According to the lawsuit, in 2009, Foley was living in Toronto and working as national manager of e-business for the Royal Bank of Canada. Because of his deteriorating health, he resigned, moved to London, Ontario, and received care through several medical-assistance agencies, facilitated by the Canadian Government.

In 2014, his disability became bad enough that he was deemed to be in need of 210 hours of health care per month. But, according to the lawsuit, the care — paid for through a non-profit, government-funded organization — led to him being poisoned from spoiled food and dragged on the floor by workers. Mentally and physically beaten down, he got admitted to Victoria Hospital in February 2016 and has been there ever since.

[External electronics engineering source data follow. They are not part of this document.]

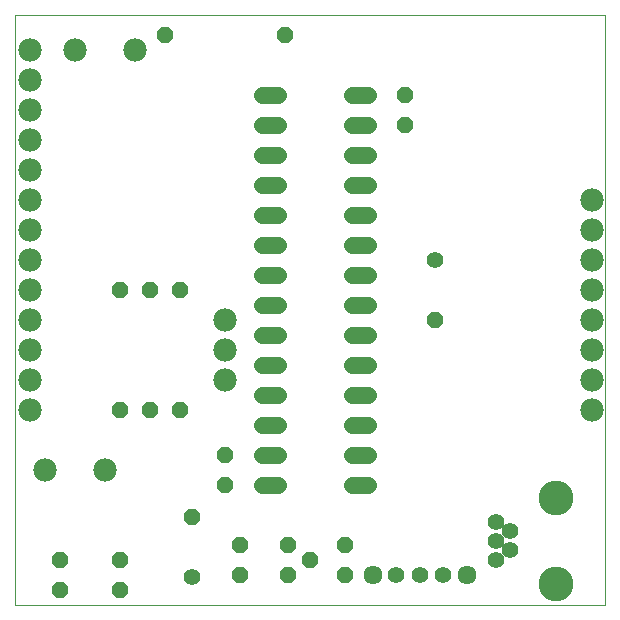
<source format=gbs>
G75*
%MOIN*%
%OFA0B0*%
%FSLAX25Y25*%
%IPPOS*%
%LPD*%
%AMOC8*
5,1,8,0,0,1.08239X$1,22.5*
%
%ADD10C,0.00000*%
%ADD11OC8,0.05600*%
%ADD12C,0.05600*%
%ADD13C,0.05550*%
%ADD14C,0.11620*%
%ADD15C,0.05600*%
%ADD16C,0.06337*%
%ADD17C,0.07800*%
D10*
X0005500Y0007548D02*
X0005500Y0204398D01*
X0202350Y0204398D01*
X0202350Y0007548D01*
X0005500Y0007548D01*
D11*
X0020500Y0012548D03*
X0020500Y0022548D03*
X0040500Y0022548D03*
X0040500Y0012548D03*
X0064500Y0037048D03*
X0075500Y0047548D03*
X0075500Y0057548D03*
X0060500Y0072548D03*
X0050500Y0072548D03*
X0040500Y0072548D03*
X0040500Y0112548D03*
X0050500Y0112548D03*
X0060500Y0112548D03*
X0135500Y0167548D03*
X0135500Y0177548D03*
X0095500Y0197548D03*
X0055500Y0197548D03*
X0145500Y0102548D03*
X0115500Y0027548D03*
X0115500Y0017548D03*
X0104000Y0022548D03*
X0096500Y0017548D03*
X0096500Y0027548D03*
X0080500Y0027548D03*
X0080500Y0017548D03*
D12*
X0064500Y0017048D03*
X0145500Y0122548D03*
D13*
X0165921Y0035347D03*
X0170646Y0032198D03*
X0165921Y0029048D03*
X0170646Y0025898D03*
X0165921Y0022749D03*
X0148374Y0017548D03*
X0140500Y0017548D03*
X0132626Y0017548D03*
D14*
X0186000Y0014678D03*
X0186000Y0043418D03*
D15*
X0123100Y0047548D02*
X0117900Y0047548D01*
X0117900Y0057548D02*
X0123100Y0057548D01*
X0123100Y0067548D02*
X0117900Y0067548D01*
X0117900Y0077548D02*
X0123100Y0077548D01*
X0123100Y0087548D02*
X0117900Y0087548D01*
X0117900Y0097548D02*
X0123100Y0097548D01*
X0123100Y0107548D02*
X0117900Y0107548D01*
X0117900Y0117548D02*
X0123100Y0117548D01*
X0123100Y0127548D02*
X0117900Y0127548D01*
X0117900Y0137548D02*
X0123100Y0137548D01*
X0123100Y0147548D02*
X0117900Y0147548D01*
X0117900Y0157548D02*
X0123100Y0157548D01*
X0123100Y0167548D02*
X0117900Y0167548D01*
X0117900Y0177548D02*
X0123100Y0177548D01*
X0093100Y0177548D02*
X0087900Y0177548D01*
X0087900Y0167548D02*
X0093100Y0167548D01*
X0093100Y0157548D02*
X0087900Y0157548D01*
X0087900Y0147548D02*
X0093100Y0147548D01*
X0093100Y0137548D02*
X0087900Y0137548D01*
X0087900Y0127548D02*
X0093100Y0127548D01*
X0093100Y0117548D02*
X0087900Y0117548D01*
X0087900Y0107548D02*
X0093100Y0107548D01*
X0093100Y0097548D02*
X0087900Y0097548D01*
X0087900Y0087548D02*
X0093100Y0087548D01*
X0093100Y0077548D02*
X0087900Y0077548D01*
X0087900Y0067548D02*
X0093100Y0067548D01*
X0093100Y0057548D02*
X0087900Y0057548D01*
X0087900Y0047548D02*
X0093100Y0047548D01*
D16*
X0124752Y0017548D03*
X0156248Y0017548D03*
D17*
X0198000Y0072548D03*
X0198000Y0082548D03*
X0198000Y0092548D03*
X0198000Y0102548D03*
X0198000Y0112548D03*
X0198000Y0122548D03*
X0198000Y0132548D03*
X0198000Y0142548D03*
X0075500Y0102548D03*
X0075500Y0092548D03*
X0075500Y0082548D03*
X0035500Y0052548D03*
X0015500Y0052548D03*
X0010500Y0072548D03*
X0010500Y0082548D03*
X0010500Y0092548D03*
X0010500Y0102548D03*
X0010500Y0112548D03*
X0010500Y0122548D03*
X0010500Y0132548D03*
X0010500Y0142548D03*
X0010500Y0152548D03*
X0010500Y0162548D03*
X0010500Y0172548D03*
X0010500Y0182548D03*
X0010500Y0192548D03*
X0025500Y0192548D03*
X0045500Y0192548D03*
M02*

</source>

“I don’t have any family in the city where I live and very little family in general. I am basically on my own. I always have been. I grew up with my father and he passed away in 1999,” Foley said. “I have a brother but he is in Ottawa. I don’t see him much. People have their own lives.”

Foley has been in Victoria Hospital since 2016.

These days, in order to get out of bed, he requires the use of a Hoyer Lift — machinery that hoists him into a sitting position and helps him maneuver around. Foley cannot operate this himself, he said, nor is he able to feed himself or to even take a spoonful of medicine on his own.

He claims that, for a period of time, the hospital did not provide a Hoyer Lift or personnel to operate it. “I almost died because I could not have food or water for days,” Foley said. “If I can’t sit up, I can’t swallow food without choking.”

The lawsuit references “the defendants denying him food and water, and failing to provide him with the necessities of life and endangering his life [by] making him critically acidotic [a condition in which there is too much acid in bodily fluids].”

While Foley is covered by government insurance, it pays only for “basic medical and emergency services,” he said. OHIP

According to the lawsuit, Foley has applied for “direct funding” from the Canadian government to “employ agency workers of his own choosing and manage his schedule.”

Said Foley: “There is pressure on [disabled] people who should be treated equally and celebrated for their strength and diversity and difference.

“Society deems us better off dead. We have to justify being alive and [to pro-euthanasia contingents] our lives don’t matter.”